原来晚云已经到了泉州,除了路经浙南时下船拜见了一下南宫锦,其后便一路顺风直抵泉州,如今已是正式拜了堂,成了谢家新妇了!
晚亭屈指算来,从晚云离开至今已是过去了一月有余,而自己每天浑浑噩噩的也是许久了,突然想起云遥来,好像这家伙好久没来找自己了,莫不是把自己给忘了?这么一想,晚亭的小心眼就不高兴了。拿了自己的那封信,心烦意乱地回了屋子,看起晚云的信来,将桃花树下的笔墨忘得一干二净。
那信上开头写道:
三妹见字如晤:
愚姊已于数日前抵达泉州谢家,一路安好,望妹勿念。
接下来便是洋洋洒洒的说了一遍沿路所闻所见,又道是泉州与京城风俗大不相同,更叹息自己远离家乡,从此后只能于月圆时遥忆当日闺中的快乐美好。末了才隐晦地说道:三妹大慧,愚姊深记在心,无时或忘。
晚亭看到这里不免起了疑窦,心道,只怕那谢家也不是个轻松所在,却又不好对人说,只能希望晚云自己保护好自己了。
喟叹半日,晚亭方起身来到院里透气,一眼瞟到桃花,方想起了自己写的字来,便走过去瞧,不料桌子上竟空空如也,笔墨都在,独不见了那张有字的兰花笺!

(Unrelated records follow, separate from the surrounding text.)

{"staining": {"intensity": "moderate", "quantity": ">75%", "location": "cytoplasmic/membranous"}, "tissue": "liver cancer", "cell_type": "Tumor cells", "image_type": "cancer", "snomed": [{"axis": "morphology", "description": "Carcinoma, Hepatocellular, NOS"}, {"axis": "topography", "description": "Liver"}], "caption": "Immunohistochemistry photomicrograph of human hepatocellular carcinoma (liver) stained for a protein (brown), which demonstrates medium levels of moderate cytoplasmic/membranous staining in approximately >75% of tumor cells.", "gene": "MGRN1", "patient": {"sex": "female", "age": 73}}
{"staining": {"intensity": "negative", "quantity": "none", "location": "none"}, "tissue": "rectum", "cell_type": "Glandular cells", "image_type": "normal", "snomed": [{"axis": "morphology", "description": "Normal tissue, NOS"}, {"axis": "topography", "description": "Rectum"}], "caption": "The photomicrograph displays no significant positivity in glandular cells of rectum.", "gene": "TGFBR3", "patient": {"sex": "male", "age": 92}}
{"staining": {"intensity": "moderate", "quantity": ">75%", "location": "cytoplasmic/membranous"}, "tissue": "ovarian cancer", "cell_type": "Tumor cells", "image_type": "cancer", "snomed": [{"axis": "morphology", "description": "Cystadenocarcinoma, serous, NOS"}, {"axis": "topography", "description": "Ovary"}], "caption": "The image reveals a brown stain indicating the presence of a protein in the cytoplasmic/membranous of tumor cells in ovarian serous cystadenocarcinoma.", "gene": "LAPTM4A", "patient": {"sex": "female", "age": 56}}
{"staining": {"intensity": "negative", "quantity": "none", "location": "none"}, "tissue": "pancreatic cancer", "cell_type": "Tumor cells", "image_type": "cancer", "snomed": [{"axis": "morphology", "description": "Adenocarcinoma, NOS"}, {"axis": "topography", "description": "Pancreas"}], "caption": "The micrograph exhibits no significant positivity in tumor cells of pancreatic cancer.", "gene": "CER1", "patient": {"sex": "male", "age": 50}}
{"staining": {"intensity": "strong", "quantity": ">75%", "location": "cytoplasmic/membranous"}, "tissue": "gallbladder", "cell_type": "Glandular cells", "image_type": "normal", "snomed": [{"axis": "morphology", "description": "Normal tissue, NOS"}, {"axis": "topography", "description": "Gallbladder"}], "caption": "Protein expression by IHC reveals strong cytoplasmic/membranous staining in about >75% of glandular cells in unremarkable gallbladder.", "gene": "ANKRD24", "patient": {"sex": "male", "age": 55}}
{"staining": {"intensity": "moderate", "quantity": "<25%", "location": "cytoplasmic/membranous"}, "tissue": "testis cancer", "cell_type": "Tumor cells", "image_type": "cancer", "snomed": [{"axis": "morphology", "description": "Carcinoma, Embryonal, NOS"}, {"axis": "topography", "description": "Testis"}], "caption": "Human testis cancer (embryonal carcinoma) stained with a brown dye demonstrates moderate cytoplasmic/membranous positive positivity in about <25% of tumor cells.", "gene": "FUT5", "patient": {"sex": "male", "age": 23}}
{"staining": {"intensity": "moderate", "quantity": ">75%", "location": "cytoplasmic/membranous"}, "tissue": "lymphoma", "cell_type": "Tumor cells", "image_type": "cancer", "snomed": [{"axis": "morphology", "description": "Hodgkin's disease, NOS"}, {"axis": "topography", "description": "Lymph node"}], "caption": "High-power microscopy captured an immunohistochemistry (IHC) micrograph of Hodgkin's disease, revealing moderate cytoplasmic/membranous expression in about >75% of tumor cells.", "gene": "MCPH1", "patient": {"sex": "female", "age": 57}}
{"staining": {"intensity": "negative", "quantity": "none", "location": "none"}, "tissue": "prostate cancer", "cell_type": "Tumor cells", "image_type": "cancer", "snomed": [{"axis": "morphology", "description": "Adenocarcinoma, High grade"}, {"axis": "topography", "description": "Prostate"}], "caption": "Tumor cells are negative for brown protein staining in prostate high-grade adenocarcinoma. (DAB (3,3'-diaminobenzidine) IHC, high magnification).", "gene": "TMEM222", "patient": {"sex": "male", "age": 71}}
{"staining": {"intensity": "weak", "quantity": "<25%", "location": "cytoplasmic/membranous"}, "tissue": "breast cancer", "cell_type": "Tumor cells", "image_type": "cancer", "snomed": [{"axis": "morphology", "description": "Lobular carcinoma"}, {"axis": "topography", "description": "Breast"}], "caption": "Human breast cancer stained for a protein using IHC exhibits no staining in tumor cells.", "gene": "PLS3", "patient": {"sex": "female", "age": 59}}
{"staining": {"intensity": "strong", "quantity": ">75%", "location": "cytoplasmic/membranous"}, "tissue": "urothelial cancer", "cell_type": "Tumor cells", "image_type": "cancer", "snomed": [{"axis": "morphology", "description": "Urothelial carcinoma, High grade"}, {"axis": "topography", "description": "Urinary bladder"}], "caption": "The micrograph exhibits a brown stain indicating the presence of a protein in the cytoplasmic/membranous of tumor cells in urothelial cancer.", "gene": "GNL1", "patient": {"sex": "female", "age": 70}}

晚亭便叫青竹去问有谁拿了,青竹去了一圈回来说无人看见过那张纸。
这可真是奇怪了,好好的还能飞上天去不成?晚亭不死心,便带着青竹在树根下草丛里细找了起来,一时惊动了蜂蜓蝶蛾四个,喊了其他人来大家一通乱找,终是没找到。
青杏道:“别是被哪个正巧路过的婆子拿去当手纸了罢?”晚亭脑海里迅速浮现出一张雅致的浅绿色花笺,静静地躺在一堆污物中,顿觉恶心。青竹打了青杏一下说她胡说,哪个婆子敢这么大胆子。晚亭立时又觉的有理。